What to do
An exact reproduction of the entries is needed. Keep all pictures out of it.

(Data items)
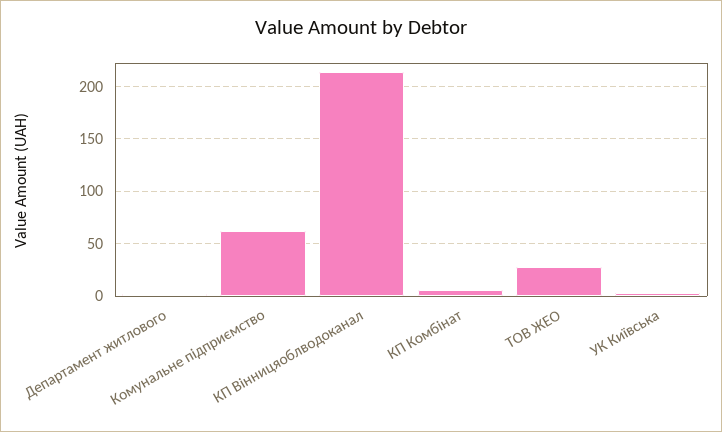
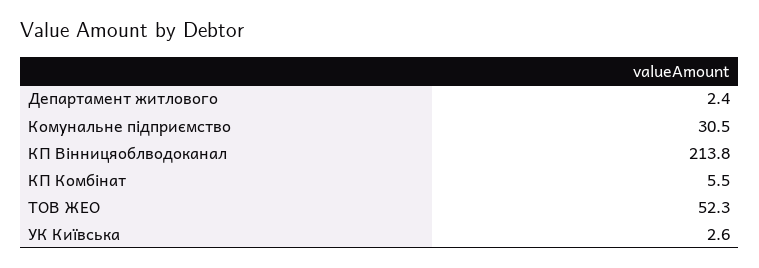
  {
    "Департамент житлового": 2.4,
-   "Комунальне підприємство": 60,
+   "Комунальне підприємство": 30.5,
    "КП Вінницяоблводоканал": 213.8,
    "КП Комбінат": 5.5,
-   "ТОВ ЖЕО": 30,
+   "ТОВ ЖЕО": 52.3,
    "УК Київська": 2.6
  }

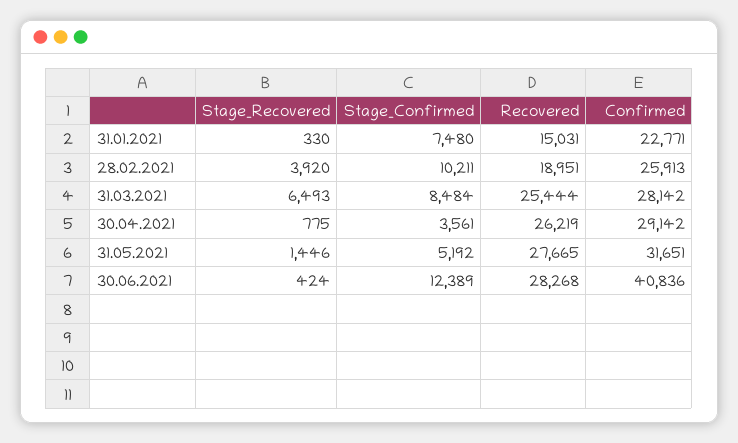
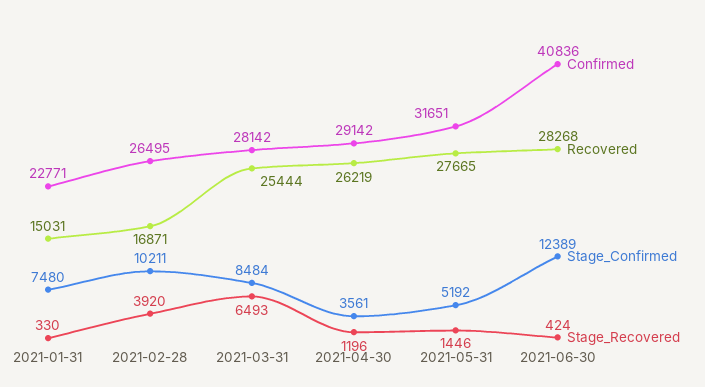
  {
    "Stage_Recovered": {
      "31.01.2021": 330,
      "28.02.2021": 3920,
      "31.03.2021": 6493,
-     "30.04.2021": 775,
+     "30.04.2021": 1196,
      "31.05.2021": 1446,
      "30.06.2021": 424
    },
    "Stage_Confirmed": {
      "31.01.2021": 7480,
      "28.02.2021": 10211,
      "31.03.2021": 8484,
      "30.04.2021": 3561,
      "31.05.2021": 5192,
      "30.06.2021": 12389
    },
    "Recovered": {
      "31.01.2021": 15031,
-     "28.02.2021": 18951,
+     "28.02.2021": 16871,
      "31.03.2021": 25444,
      "30.04.2021": 26219,
      "31.05.2021": 27665,
      "30.06.2021": 28268
    },
    "Confirmed": {
      "31.01.2021": 22771,
-     "28.02.2021": 25913,
+     "28.02.2021": 26495,
      "31.03.2021": 28142,
      "30.04.2021": 29142,
      "31.05.2021": 31651,
      "30.06.2021": 40836
    }
  }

Expected output
  {
    "Департамент житлового": 2.4,
-   "Комунальне підприємство": 60,
+   "Комунальне підприємство": 30.5,
    "КП Вінницяоблводоканал": 213.8,
    "КП Комбінат": 5.5,
-   "ТОВ ЖЕО": 30,
+   "ТОВ ЖЕО": 52.3,
    "УК Київська": 2.6
  }

  {
    "Stage_Recovered": {
      "31.01.2021": 330,
      "28.02.2021": 3920,
      "31.03.2021": 6493,
-     "30.04.2021": 775,
+     "30.04.2021": 1196,
      "31.05.2021": 1446,
      "30.06.2021": 424
    },
    "Stage_Confirmed": {
      "31.01.2021": 7480,
      "28.02.2021": 10211,
      "31.03.2021": 8484,
      "30.04.2021": 3561,
      "31.05.2021": 5192,
      "30.06.2021": 12389
    },
    "Recovered": {
      "31.01.2021": 15031,
-     "28.02.2021": 18951,
+     "28.02.2021": 16871,
      "31.03.2021": 25444,
      "30.04.2021": 26219,
      "31.05.2021": 27665,
      "30.06.2021": 28268
    },
    "Confirmed": {
      "31.01.2021": 22771,
-     "28.02.2021": 25913,
+     "28.02.2021": 26495,
      "31.03.2021": 28142,
      "30.04.2021": 29142,
      "31.05.2021": 31651,
      "30.06.2021": 40836
    }
  }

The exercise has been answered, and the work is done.